Issue ini dilaporkan pada 2026.6.10, tapi tetap penting untuk artikel 2026.6.11 karena upgrade biasanya melibatkan restart. Kalau setup Anda mirip, backup config dan secret sebelum restart.
Keputusan operasional:
- backup config dan service-env sebelum upgrade,
- setelah restart, cek token/channel masih benar,
- jangan upgrade remote production tanpa akses pemulihan.
10. Managed browser cookie persistence masih jadi catatan
Issue #96704 menyebut managed browser cookies tidak persist ke disk, sehingga login session hilang saat browser/gateway restart. Reporter menyebut reproduksi pada 2026.6.10 dan current-main.
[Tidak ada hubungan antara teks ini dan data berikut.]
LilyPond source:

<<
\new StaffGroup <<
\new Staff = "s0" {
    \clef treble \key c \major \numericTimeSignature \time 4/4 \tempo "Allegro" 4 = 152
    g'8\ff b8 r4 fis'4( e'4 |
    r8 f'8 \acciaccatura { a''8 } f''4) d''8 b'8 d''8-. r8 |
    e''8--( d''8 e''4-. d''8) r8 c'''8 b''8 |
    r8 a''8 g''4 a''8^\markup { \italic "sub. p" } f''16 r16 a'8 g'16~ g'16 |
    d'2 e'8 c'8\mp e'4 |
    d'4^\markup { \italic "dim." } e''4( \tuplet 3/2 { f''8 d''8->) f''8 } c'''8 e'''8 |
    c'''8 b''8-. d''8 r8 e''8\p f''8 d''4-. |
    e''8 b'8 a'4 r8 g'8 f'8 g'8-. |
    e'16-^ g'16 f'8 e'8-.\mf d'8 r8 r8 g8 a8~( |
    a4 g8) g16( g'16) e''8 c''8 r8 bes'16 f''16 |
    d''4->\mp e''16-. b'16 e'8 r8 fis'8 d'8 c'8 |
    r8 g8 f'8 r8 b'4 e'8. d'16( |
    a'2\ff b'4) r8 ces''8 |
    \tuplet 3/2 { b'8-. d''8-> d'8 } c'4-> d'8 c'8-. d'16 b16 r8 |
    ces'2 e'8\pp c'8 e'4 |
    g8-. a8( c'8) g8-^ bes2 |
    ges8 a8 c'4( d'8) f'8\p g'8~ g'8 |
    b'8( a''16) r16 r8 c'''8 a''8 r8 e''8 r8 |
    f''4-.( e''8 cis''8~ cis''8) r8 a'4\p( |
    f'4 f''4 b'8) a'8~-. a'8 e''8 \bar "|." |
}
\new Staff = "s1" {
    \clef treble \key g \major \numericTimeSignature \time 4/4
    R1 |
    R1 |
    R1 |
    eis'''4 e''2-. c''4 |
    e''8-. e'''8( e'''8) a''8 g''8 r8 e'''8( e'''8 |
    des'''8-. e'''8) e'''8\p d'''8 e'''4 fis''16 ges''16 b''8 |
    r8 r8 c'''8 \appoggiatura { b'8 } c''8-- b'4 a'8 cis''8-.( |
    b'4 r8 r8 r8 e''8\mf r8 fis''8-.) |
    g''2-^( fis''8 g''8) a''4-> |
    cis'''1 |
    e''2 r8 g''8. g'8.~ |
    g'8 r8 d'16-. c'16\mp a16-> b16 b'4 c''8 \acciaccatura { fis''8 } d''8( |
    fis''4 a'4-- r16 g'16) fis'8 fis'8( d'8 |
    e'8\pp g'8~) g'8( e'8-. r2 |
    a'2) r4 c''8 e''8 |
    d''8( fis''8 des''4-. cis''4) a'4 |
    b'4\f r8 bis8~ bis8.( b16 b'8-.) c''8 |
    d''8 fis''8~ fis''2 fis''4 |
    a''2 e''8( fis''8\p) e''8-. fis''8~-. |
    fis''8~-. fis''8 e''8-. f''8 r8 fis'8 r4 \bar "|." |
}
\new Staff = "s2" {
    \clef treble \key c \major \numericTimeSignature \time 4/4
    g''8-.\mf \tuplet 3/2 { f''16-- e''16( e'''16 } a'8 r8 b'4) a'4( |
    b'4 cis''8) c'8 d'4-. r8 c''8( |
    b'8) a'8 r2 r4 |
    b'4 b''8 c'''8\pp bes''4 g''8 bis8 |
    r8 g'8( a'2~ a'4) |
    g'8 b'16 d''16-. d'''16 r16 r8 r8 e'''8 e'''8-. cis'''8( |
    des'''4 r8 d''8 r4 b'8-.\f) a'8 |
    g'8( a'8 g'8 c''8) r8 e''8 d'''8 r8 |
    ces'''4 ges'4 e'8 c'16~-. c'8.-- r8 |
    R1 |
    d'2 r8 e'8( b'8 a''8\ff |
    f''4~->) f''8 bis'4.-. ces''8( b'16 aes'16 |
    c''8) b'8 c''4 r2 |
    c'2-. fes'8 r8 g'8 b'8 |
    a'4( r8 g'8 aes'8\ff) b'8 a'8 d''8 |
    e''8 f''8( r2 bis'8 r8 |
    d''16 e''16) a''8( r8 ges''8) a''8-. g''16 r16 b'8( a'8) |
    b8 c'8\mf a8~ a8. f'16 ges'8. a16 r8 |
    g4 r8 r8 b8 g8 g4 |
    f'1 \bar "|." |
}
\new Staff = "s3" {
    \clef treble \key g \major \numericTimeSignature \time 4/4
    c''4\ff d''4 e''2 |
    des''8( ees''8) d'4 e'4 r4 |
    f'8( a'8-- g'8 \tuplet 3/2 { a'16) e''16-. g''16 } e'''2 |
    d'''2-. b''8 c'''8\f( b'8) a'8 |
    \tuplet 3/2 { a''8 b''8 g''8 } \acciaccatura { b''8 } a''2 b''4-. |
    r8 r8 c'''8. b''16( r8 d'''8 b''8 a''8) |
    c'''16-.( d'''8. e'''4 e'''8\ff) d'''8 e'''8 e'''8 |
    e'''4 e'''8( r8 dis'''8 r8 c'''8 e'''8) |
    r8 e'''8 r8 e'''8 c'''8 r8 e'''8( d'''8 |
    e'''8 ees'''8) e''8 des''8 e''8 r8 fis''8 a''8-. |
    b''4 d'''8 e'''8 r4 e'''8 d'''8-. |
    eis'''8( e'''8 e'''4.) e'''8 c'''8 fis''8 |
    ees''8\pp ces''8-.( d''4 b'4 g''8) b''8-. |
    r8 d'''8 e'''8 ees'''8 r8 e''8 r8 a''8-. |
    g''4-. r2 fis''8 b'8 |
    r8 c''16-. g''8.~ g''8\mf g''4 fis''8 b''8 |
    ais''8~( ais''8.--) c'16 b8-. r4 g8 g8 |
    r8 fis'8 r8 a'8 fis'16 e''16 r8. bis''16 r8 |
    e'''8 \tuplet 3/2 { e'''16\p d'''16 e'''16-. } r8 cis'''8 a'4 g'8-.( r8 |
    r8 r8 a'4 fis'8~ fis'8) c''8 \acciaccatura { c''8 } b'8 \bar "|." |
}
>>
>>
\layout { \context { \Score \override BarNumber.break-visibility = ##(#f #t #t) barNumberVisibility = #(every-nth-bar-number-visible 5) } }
Ini relevan kalau workflow Anda mengandalkan browser automation ke aplikasi yang butuh login. Setelah restart, session bisa hilang dan automation perlu login ulang.
Keputusan operasional:
- jangan mengandalkan browser login session sebagai state permanen,
- siapkan login ulang atau credential flow yang jelas,
- hindari restart gateway saat browser automation kritis sedang berjalan.
Jadi, upgrade atau tahan?
Untuk mayoritas host Telegram/WhatsApp, saya tetap condong upgrade terjadwal ke 2026.6.11. Banyak fix di release notes justru menyasar masalah yang paling sering terasa di channel production.
Tapi ada pengecualian:
- kalau host bergantung berat pada MCP OAuth remote, tes dulu,
- kalau workflow sering ganti model dalam satu session, tes
/modeldan tool calls, - kalau memakai Mattermost di environment sensitif, cek issue security terkait,
- kalau memakai macOS Talk mode sebagai interface utama, cek UI dulu,
- kalau setup multi-agent mengandalkan MCP allowlist sebagai boundary keras, audit ulang permission
exec.
Checklist setelah upgrade
Minimal smoke test:
- Telegram DM: kirim pesan biasa, reply ke pesan lama, dan pakai
/model, - WhatsApp: tes direct reply dan group reply jika dipakai,
- Control UI: tes approval tunggal dan approval berurutan,
- MCP: panggil satu MCP tool yang memakai auth,
- model/provider: ganti model satu kali lalu panggil tool sederhana,
- cron: jalankan satu job kecil,
- gateway: restart lalu cek token/channel masih hidup,
- browser automation: cek apakah login session masih sesuai ekspektasi.
Kesimpulan operasional
OpenClaw 2026.6.11 terlihat seperti rilis yang layak dikejar, bukan rilis yang harus dihindari. Tapi bug-watch GitHub menunjukkan beberapa area masih perlu perhatian, terutama MCP OAuth, model switching, approval UI, Mattermost, security boundary, dan setup yang punya banyak custom provider.
Kalau OpenClaw dipakai untuk operasional bisnis, keputusan terbaik tetap sama: upgrade dengan backup, maintenance window, dan smoke test. Jangan upgrade buta hanya karena labelnya latest stable.